Data —
● ● ●
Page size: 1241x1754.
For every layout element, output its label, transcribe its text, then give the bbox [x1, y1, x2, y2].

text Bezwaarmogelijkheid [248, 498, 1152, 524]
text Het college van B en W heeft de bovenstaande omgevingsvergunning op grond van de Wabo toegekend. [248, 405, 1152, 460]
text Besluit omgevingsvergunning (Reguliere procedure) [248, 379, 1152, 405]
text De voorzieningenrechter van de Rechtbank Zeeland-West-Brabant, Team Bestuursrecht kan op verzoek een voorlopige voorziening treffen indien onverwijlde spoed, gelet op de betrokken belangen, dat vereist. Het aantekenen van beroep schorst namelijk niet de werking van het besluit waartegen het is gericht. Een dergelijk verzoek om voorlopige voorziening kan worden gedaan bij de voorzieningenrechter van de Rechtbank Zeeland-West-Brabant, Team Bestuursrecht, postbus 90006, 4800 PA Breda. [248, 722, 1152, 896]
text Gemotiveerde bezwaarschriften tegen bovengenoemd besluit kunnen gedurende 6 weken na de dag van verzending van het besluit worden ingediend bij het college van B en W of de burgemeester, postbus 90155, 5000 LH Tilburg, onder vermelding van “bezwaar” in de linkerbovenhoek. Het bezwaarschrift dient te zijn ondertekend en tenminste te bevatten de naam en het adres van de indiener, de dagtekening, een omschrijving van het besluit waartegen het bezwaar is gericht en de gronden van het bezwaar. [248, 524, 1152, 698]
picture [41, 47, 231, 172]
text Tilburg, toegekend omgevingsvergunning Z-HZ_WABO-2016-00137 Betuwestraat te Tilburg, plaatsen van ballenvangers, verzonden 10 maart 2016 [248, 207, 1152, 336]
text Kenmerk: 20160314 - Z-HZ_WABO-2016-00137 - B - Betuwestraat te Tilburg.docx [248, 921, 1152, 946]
● ● ●
Written request — Update the lines above by replacing "college van B en W" with "college van burgemeester en wethouders" wherever it appears, and leave everything else unchanged.

Solved exercise —
Page size: 1241x1754.
For every layout element, output its label, transcribe its text, then give the bbox [x1, y1, x2, y2].

text Bezwaarmogelijkheid [248, 498, 1152, 524]
text Het college van burgemeester en wethouders heeft de bovenstaande omgevingsvergunning op grond van de Wabo toegekend. [248, 405, 1152, 460]
text Besluit omgevingsvergunning (Reguliere procedure) [248, 379, 1152, 405]
text De voorzieningenrechter van de Rechtbank Zeeland-West-Brabant, Team Bestuursrecht kan op verzoek een voorlopige voorziening treffen indien onverwijlde spoed, gelet op de betrokken belangen, dat vereist. Het aantekenen van beroep schorst namelijk niet de werking van het besluit waartegen het is gericht. Een dergelijk verzoek om voorlopige voorziening kan worden gedaan bij de voorzieningenrechter van de Rechtbank Zeeland-West-Brabant, Team Bestuursrecht, postbus 90006, 4800 PA Breda. [248, 722, 1152, 896]
text Gemotiveerde bezwaarschriften tegen bovengenoemd besluit kunnen gedurende 6 weken na de dag van verzending van het besluit worden ingediend bij het college van burgemeester en wethouders of de burgemeester, postbus 90155, 5000 LH Tilburg, onder vermelding van “bezwaar” in de linkerbovenhoek. Het bezwaarschrift dient te zijn ondertekend en tenminste te bevatten de naam en het adres van de indiener, de dagtekening, een omschrijving van het besluit waartegen het bezwaar is gericht en de gronden van het bezwaar. [248, 524, 1152, 698]
picture [41, 47, 231, 172]
text Tilburg, toegekend omgevingsvergunning Z-HZ_WABO-2016-00137 Betuwestraat te Tilburg, plaatsen van ballenvangers, verzonden 10 maart 2016 [248, 207, 1152, 336]
text Kenmerk: 20160314 - Z-HZ_WABO-2016-00137 - B - Betuwestraat te Tilburg.docx [248, 921, 1152, 946]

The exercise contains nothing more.